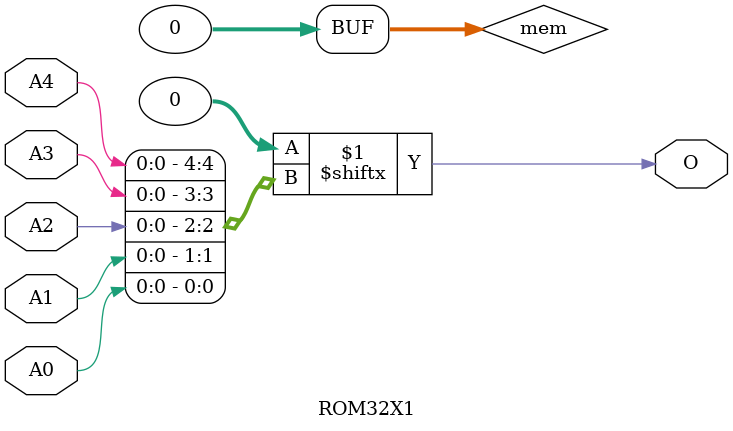
<source format=v>

`timescale  100 ps / 10 ps


module ROM32X1 (O, A0, A1, A2, A3, A4);

    parameter INIT = 32'h00000000;

    output O;

    input  A0, A1, A2, A3, A4;

    reg [31:0] mem;

    initial 
            mem = INIT;

    assign O = mem[{A4, A3, A2, A1, A0}];


endmodule


</source>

How to complete this task |
Exactly the lines from the line holding "parameter INIT = 32'h00000000;" through the close of the listing above make up the answer; include nothing else.

Problem solution |
    parameter INIT = 32'h00000000;

    output O;

    input  A0, A1, A2, A3, A4;

    reg [31:0] mem;

    initial 
            mem = INIT;

    assign O = mem[{A4, A3, A2, A1, A0}];


endmodule


</source>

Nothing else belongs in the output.